EXERCISE:
Work out how many lines in the records include the word "Gameplay", then answer with nothing but that number.

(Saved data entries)
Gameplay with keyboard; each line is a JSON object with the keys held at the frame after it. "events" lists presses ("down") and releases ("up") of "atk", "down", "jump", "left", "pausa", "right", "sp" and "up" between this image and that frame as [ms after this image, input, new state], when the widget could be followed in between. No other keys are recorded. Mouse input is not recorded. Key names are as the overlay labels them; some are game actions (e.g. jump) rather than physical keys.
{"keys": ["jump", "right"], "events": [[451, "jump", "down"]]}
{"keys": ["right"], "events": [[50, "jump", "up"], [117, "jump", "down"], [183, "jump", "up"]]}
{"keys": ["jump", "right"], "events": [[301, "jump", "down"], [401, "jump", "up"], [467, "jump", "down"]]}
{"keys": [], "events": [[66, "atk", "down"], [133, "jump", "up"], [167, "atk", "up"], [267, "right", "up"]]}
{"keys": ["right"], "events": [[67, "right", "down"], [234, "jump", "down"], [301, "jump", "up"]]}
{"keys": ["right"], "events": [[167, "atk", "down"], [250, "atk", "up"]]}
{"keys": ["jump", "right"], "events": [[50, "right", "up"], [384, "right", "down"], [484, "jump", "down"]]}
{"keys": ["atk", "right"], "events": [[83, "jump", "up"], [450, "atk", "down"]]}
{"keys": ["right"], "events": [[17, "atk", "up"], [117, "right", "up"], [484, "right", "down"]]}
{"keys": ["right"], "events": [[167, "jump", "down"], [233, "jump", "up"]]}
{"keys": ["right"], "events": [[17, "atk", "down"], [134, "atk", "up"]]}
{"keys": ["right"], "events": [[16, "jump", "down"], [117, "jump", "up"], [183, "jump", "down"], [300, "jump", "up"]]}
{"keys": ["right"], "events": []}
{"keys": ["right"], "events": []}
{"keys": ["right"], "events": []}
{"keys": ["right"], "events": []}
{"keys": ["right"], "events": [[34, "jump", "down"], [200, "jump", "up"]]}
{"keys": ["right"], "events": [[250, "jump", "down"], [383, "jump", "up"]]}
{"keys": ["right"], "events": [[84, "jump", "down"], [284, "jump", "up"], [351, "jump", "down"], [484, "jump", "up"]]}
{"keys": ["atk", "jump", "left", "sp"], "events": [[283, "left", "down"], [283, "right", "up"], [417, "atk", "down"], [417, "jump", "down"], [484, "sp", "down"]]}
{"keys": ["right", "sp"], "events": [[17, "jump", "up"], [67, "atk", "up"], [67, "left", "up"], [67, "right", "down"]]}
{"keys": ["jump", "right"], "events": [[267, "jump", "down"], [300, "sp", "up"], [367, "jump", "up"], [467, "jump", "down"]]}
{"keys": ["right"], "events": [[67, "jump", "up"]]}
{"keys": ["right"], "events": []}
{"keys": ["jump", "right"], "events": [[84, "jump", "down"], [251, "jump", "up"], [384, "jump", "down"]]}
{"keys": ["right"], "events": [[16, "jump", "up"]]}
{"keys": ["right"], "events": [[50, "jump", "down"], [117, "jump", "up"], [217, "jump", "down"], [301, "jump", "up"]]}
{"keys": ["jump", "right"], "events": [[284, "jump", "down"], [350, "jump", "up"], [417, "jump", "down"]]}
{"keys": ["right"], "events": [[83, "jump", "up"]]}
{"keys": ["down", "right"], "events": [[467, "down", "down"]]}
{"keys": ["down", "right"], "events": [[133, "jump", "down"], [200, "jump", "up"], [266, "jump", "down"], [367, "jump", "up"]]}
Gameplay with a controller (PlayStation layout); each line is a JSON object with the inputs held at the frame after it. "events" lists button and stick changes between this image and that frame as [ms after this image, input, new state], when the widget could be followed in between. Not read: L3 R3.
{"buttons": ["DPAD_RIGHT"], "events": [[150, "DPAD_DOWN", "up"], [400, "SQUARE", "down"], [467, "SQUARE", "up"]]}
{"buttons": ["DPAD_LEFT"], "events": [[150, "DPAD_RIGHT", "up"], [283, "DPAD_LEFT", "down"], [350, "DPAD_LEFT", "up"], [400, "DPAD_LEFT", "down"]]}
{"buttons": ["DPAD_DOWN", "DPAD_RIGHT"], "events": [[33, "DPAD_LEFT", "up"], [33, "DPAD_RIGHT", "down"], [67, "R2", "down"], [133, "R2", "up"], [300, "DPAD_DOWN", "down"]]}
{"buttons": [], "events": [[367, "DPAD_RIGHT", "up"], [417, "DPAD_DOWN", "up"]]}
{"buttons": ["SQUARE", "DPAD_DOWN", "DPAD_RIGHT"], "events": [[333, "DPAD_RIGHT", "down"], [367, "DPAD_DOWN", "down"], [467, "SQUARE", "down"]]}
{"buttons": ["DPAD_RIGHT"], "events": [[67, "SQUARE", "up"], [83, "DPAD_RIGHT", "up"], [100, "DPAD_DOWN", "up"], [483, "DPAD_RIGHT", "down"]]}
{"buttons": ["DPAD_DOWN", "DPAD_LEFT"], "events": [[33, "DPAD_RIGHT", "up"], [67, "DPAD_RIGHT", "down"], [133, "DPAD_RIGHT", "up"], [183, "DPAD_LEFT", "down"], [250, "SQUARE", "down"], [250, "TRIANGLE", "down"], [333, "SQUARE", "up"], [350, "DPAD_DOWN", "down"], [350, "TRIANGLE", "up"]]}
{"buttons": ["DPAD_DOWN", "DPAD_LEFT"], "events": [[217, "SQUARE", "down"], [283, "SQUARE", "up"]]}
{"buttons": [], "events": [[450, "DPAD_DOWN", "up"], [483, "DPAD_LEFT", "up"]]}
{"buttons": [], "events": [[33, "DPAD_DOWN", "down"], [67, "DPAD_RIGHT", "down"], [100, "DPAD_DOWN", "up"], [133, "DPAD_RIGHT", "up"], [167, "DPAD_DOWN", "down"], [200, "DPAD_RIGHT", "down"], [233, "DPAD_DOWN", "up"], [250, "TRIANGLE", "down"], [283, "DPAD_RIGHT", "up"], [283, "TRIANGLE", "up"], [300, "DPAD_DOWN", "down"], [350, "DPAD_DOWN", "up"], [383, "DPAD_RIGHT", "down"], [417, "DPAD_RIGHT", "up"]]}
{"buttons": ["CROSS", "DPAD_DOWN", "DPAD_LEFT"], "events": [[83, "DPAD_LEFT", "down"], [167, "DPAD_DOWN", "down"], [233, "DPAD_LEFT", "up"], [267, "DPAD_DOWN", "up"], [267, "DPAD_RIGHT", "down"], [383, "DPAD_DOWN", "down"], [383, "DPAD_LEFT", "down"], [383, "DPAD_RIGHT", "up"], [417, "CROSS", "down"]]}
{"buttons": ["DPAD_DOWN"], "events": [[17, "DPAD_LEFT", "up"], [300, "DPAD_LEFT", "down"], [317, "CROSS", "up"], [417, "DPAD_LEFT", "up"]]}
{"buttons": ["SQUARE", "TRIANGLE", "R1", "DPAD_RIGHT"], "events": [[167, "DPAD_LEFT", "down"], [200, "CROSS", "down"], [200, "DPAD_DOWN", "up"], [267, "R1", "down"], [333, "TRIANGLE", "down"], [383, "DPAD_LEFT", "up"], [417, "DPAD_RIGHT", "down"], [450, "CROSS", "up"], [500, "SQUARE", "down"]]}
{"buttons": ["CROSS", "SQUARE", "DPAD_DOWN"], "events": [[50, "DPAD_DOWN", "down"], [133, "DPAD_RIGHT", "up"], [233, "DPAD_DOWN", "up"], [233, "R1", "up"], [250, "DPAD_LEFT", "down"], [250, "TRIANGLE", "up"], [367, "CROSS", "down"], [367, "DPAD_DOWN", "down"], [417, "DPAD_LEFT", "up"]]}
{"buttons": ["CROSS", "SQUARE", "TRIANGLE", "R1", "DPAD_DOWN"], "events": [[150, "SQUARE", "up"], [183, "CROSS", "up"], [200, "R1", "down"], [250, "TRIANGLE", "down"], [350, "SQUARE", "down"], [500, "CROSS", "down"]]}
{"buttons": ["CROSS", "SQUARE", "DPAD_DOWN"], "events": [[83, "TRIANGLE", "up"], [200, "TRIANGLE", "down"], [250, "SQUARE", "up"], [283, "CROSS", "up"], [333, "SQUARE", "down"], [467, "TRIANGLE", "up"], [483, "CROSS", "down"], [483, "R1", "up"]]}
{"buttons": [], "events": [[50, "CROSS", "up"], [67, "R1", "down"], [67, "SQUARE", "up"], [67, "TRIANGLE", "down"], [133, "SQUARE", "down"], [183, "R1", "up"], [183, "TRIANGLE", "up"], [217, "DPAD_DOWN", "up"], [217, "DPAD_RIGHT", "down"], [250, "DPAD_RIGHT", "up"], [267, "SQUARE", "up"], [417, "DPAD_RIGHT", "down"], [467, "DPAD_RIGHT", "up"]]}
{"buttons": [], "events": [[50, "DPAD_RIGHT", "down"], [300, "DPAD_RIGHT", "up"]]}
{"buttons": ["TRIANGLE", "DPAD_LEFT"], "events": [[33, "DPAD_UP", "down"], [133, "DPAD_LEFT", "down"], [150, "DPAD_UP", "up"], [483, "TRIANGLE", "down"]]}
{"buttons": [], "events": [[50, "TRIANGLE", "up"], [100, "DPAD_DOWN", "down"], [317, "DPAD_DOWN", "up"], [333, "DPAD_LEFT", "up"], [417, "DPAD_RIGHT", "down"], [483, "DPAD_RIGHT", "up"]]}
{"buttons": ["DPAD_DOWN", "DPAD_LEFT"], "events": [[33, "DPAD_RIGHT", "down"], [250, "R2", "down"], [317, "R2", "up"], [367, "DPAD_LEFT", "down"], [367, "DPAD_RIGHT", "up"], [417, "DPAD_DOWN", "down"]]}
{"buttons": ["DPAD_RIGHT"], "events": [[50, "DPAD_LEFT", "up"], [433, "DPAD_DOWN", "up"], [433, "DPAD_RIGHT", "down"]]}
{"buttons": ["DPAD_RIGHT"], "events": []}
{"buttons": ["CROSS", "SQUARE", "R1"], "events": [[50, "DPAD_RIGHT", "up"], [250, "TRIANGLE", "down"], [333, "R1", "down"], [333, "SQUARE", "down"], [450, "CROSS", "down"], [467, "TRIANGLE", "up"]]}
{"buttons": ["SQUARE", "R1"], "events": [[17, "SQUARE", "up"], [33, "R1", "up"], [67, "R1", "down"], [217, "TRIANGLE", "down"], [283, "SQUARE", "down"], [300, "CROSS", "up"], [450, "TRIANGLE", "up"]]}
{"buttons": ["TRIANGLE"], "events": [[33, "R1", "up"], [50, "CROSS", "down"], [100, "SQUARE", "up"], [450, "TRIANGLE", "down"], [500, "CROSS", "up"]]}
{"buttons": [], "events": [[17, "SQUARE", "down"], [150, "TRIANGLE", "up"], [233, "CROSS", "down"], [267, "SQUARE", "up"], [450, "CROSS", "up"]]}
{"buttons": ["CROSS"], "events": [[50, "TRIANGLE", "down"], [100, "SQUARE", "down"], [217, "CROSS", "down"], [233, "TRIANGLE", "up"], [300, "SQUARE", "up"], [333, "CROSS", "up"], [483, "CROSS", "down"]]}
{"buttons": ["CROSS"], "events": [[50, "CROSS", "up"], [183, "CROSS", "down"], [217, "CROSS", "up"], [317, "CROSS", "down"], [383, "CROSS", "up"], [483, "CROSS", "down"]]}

COMPLETED TASK:
2